[Records from a dataset]

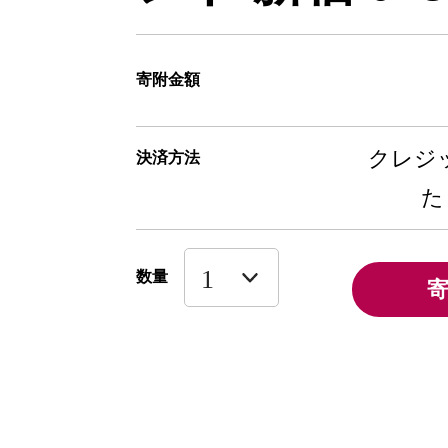
寄附金額
クレジッ
決済方法
た
数量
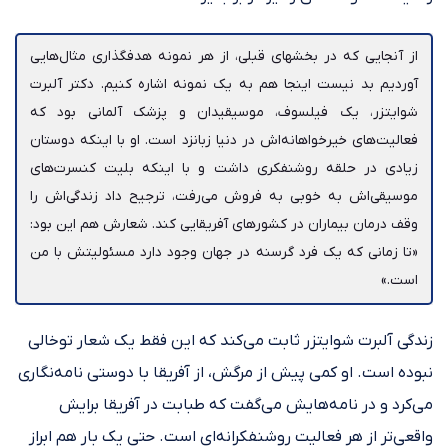
از آنجایی که در بخش‎های قبلی، از هر نمونه هدف‎گذاری مثال‌هایی
آوردیم بد نیست اینجا هم به یک نمونه اشاره کنیم. دکتر آلبرت
شوایتزر، یک فیلسوف، موسیقیدان و پزشک آلمانی بود که
فعالیت‎‌های خیرخواهانه‌‎اش در دنیا زبانزد است. ‎او با اینکه دوستان
موسیقی‎‌اش به خوبی به فروش می‌رفت، ترجیح داد زندگی‎‌اش را
وقف درمان بیماران در کشورهای آفریقایی کند. شعارش هم این بود:
«تا زمانی که یک فرد گرسنه در جهان وجود دارد مسئولیتش با من
است.»
زندگی آلبرت شوایتزر ثابت می‌کند که این فقط یک شعار توخالی
نبوده است. او کمی پیش از مرگش، از آفریقا با دوستی نامه‎‌نگاری
می‌کرد و در نامه‎‎‌هایش می‌گفت که طبابت در آفریقا برایش
واقعی‌تر از هر فعالیت روشنفکرانه‌ای است. حتی یک بار هم ابراز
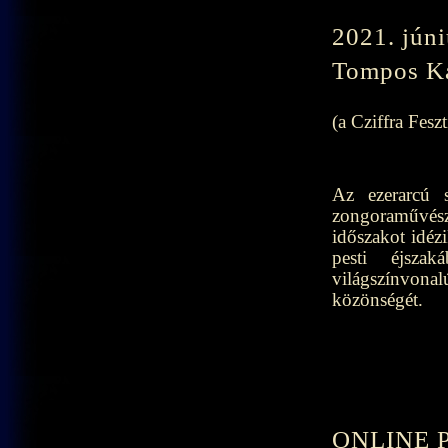
2021. jún
Tompos Ká
(a Cziffra Fes
Az ezerarcú s
zongoraművé
időszakot idéz
pesti éjszak
világszínvonal
közönségét.
ONLINE 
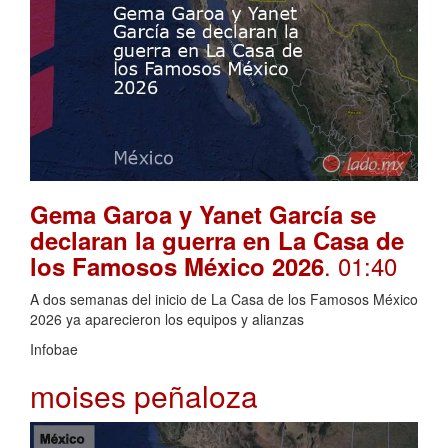
Gema Garoa y Yanet García se
declaran la guerra en La Casa de
. 01:40
los Famosos México 2026
A dos semanas del inicio de La Casa de los Famosos México
2026 ya aparecieron los equipos y alianzas
Infobae
moises peñaloza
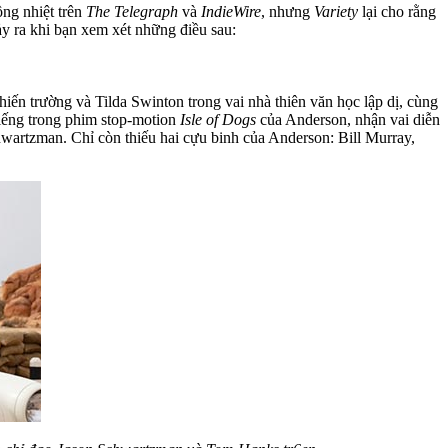
ng nhiệt trên
The Telegraph
và
IndieWire
, nhưng
Variety
lại cho rằng
y ra khi bạn xem xét những điều sau:
ến trường và Tilda Swinton trong vai nhà thiên văn học lập dị, cùng
tiếng trong phim stop-motion
Isle of Dogs
của Anderson, nhận vai diễn
hwartzman. Chỉ còn thiếu hai cựu binh của Anderson: Bill Murray,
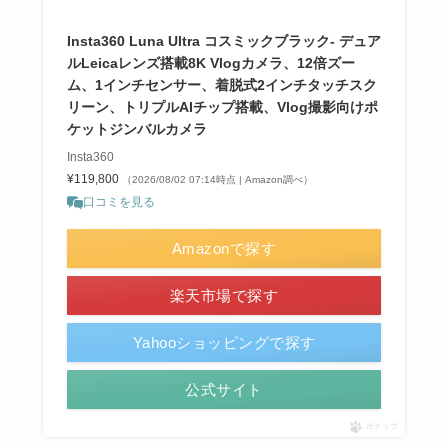
Insta360 Luna Ultra コスミックブラック- デュア
ルLeicaレンズ搭載8K Vlogカメラ、12倍ズー
ム、1インチセンサー、着脱式2インチタッチスク
リーン、トリプルAIチップ搭載、Vlog撮影向けポ
ケットジンバルカメラ
Insta360
¥119,800
（2026/08/02 07:14時点 | Amazon調べ）
口コミを見る
Amazonで探す
楽天市場で探す
Yahooショッピングで探す
公式サイト
ポチップ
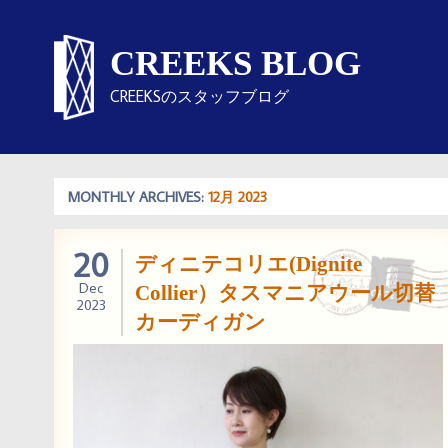
CREEKS BLOG
CREEKSのスタッフブログ
MONTHLY ARCHIVES:
12月 2023
20
ディニテコリエ(Dignite
Dec
Collier）タスマニアウール切替
2023
カーディガン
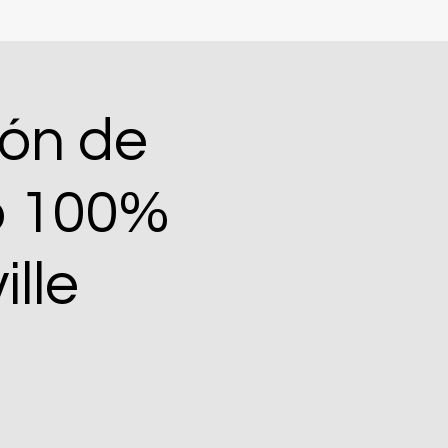
ión de
o 100%
lle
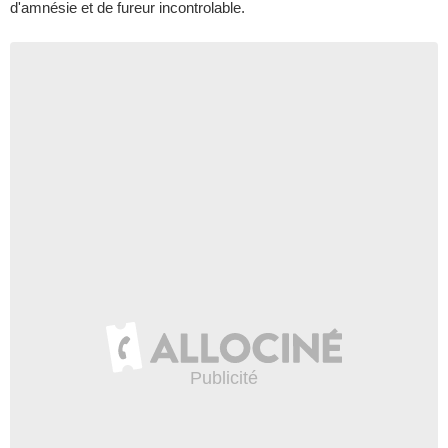
d'amnésie et de fureur incontrolable.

§ **Work instruction**
Take each line above that contains "نامه" and copy it out.

§ **Response to the exercise**
نبوده است. او کمی پیش از مرگش، از آفریقا با دوستی نامه‎‌نگاری
می‌کرد و در نامه‎‎‌هایش می‌گفت که طبابت در آفریقا برایش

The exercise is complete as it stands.